## Task to complete
Copy out every line of text from the items below, word for word, and leave the pictures out of your answer.

-- BEGIN Records to use --

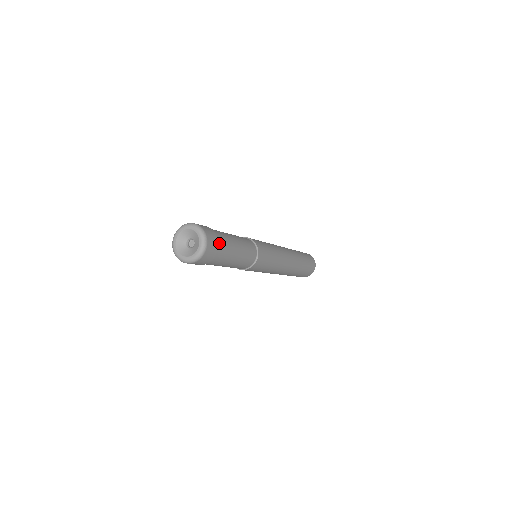
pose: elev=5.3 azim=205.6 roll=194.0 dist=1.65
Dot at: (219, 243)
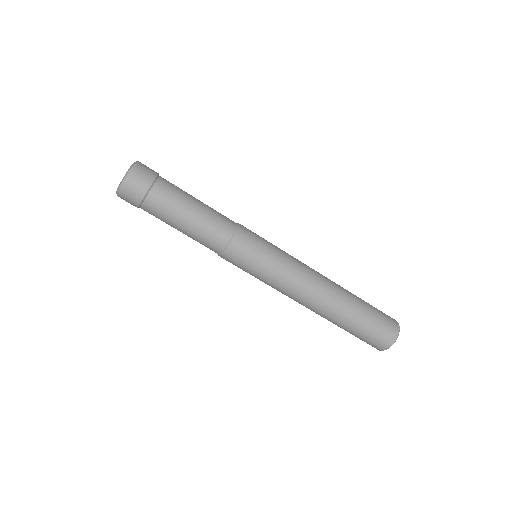
Dot at: (160, 180)
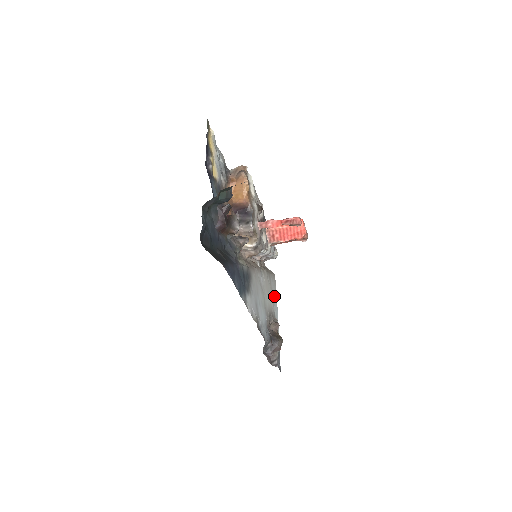
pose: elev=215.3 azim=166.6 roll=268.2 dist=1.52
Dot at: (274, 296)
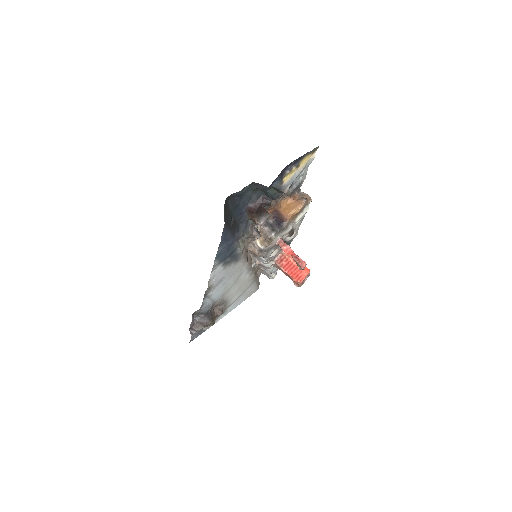
Dot at: (242, 298)
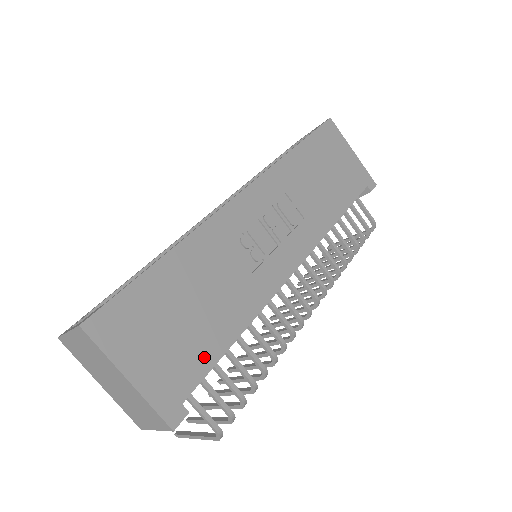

-- END Records to use --

## Result
pose: elev=5.3 azim=205.6 roll=194.0 dist=1.65
Dot at: (219, 243)
Dot at: (160, 180)
pose: elev=215.3 azim=166.6 roll=268.2 dist=1.52
Dot at: (274, 296)
Dot at: (242, 298)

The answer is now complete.